======== ENTRIES PROVIDED

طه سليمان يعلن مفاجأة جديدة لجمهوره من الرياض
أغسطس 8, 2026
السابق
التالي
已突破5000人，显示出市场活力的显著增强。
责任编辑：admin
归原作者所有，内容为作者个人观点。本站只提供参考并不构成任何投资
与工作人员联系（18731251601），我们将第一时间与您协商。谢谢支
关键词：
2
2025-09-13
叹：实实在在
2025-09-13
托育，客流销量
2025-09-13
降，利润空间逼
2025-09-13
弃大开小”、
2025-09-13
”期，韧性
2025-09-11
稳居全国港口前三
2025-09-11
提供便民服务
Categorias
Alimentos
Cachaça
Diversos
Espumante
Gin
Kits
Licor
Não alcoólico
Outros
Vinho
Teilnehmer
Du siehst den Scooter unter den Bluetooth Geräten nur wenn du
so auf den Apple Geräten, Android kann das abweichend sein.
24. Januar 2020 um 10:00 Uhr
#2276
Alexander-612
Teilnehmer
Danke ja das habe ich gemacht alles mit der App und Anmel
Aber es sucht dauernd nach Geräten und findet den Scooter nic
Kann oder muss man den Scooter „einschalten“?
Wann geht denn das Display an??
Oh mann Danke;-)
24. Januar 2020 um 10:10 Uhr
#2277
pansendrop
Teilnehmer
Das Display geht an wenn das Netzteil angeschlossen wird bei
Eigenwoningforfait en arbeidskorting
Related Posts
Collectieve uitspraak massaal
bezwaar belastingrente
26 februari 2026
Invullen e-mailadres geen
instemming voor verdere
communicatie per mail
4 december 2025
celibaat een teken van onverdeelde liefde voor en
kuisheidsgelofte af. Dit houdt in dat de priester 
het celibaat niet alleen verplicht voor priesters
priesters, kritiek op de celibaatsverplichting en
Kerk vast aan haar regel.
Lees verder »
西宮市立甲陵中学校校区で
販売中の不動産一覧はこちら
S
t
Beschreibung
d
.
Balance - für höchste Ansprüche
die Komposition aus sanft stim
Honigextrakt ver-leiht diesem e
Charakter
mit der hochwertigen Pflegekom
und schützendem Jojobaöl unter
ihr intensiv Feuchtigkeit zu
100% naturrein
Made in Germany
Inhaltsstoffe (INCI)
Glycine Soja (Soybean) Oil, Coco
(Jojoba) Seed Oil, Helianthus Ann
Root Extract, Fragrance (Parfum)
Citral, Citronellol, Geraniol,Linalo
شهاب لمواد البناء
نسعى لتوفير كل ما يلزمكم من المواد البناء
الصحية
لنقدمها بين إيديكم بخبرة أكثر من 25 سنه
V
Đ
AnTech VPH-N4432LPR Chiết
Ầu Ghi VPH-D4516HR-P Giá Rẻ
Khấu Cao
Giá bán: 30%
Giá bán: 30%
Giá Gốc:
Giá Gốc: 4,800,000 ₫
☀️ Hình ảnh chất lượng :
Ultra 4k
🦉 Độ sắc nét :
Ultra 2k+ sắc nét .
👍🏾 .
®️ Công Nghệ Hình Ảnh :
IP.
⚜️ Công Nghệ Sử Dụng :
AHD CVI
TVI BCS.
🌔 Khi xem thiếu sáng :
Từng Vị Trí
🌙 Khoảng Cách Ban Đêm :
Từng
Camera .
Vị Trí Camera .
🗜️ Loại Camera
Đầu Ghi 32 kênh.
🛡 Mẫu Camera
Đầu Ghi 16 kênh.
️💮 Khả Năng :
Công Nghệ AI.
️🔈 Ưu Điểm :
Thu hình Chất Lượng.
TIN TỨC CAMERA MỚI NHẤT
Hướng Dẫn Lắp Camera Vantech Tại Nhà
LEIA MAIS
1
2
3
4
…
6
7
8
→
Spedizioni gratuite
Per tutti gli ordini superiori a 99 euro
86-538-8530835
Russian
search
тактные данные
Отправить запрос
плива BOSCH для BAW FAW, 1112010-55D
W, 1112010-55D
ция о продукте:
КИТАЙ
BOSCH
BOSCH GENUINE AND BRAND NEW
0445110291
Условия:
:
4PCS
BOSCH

================

# [PROBLEM REQUIREMENTS]
Print only the lines from the one with "kuisheidsgelofte af. Dit" to the end of the records, both included.

# [FINAL ANSWER]
kuisheidsgelofte af. Dit houdt in dat de priester 
het celibaat niet alleen verplicht voor priesters
priesters, kritiek op de celibaatsverplichting en
Kerk vast aan haar regel.
Lees verder »
西宮市立甲陵中学校校区で
販売中の不動産一覧はこちら
S
t
Beschreibung
d
.
Balance - für höchste Ansprüche
die Komposition aus sanft stim
Honigextrakt ver-leiht diesem e
Charakter
mit der hochwertigen Pflegekom
und schützendem Jojobaöl unter
ihr intensiv Feuchtigkeit zu
100% naturrein
Made in Germany
Inhaltsstoffe (INCI)
Glycine Soja (Soybean) Oil, Coco
(Jojoba) Seed Oil, Helianthus Ann
Root Extract, Fragrance (Parfum)
Citral, Citronellol, Geraniol,Linalo
شهاب لمواد البناء
نسعى لتوفير كل ما يلزمكم من المواد البناء
الصحية
لنقدمها بين إيديكم بخبرة أكثر من 25 سنه
V
Đ
AnTech VPH-N4432LPR Chiết
Ầu Ghi VPH-D4516HR-P Giá Rẻ
Khấu Cao
Giá bán: 30%
Giá bán: 30%
Giá Gốc:
Giá Gốc: 4,800,000 ₫
☀️ Hình ảnh chất lượng :
Ultra 4k
🦉 Độ sắc nét :
Ultra 2k+ sắc nét .
👍🏾 .
®️ Công Nghệ Hình Ảnh :
IP.
⚜️ Công Nghệ Sử Dụng :
AHD CVI
TVI BCS.
🌔 Khi xem thiếu sáng :
Từng Vị Trí
🌙 Khoảng Cách Ban Đêm :
Từng
Camera .
Vị Trí Camera .
🗜️ Loại Camera
Đầu Ghi 32 kênh.
🛡 Mẫu Camera
Đầu Ghi 16 kênh.
️💮 Khả Năng :
Công Nghệ AI.
️🔈 Ưu Điểm :
Thu hình Chất Lượng.
TIN TỨC CAMERA MỚI NHẤT
Hướng Dẫn Lắp Camera Vantech Tại Nhà
LEIA MAIS
1
2
3
4
…
6
7
8
→
Spedizioni gratuite
Per tutti gli ordini superiori a 99 euro
86-538-8530835
Russian
search
тактные данные
Отправить запрос
плива BOSCH для BAW FAW, 1112010-55D
W, 1112010-55D
ция о продукте:
КИТАЙ
BOSCH
BOSCH GENUINE AND BRAND NEW
0445110291
Условия:
:
4PCS
BOSCH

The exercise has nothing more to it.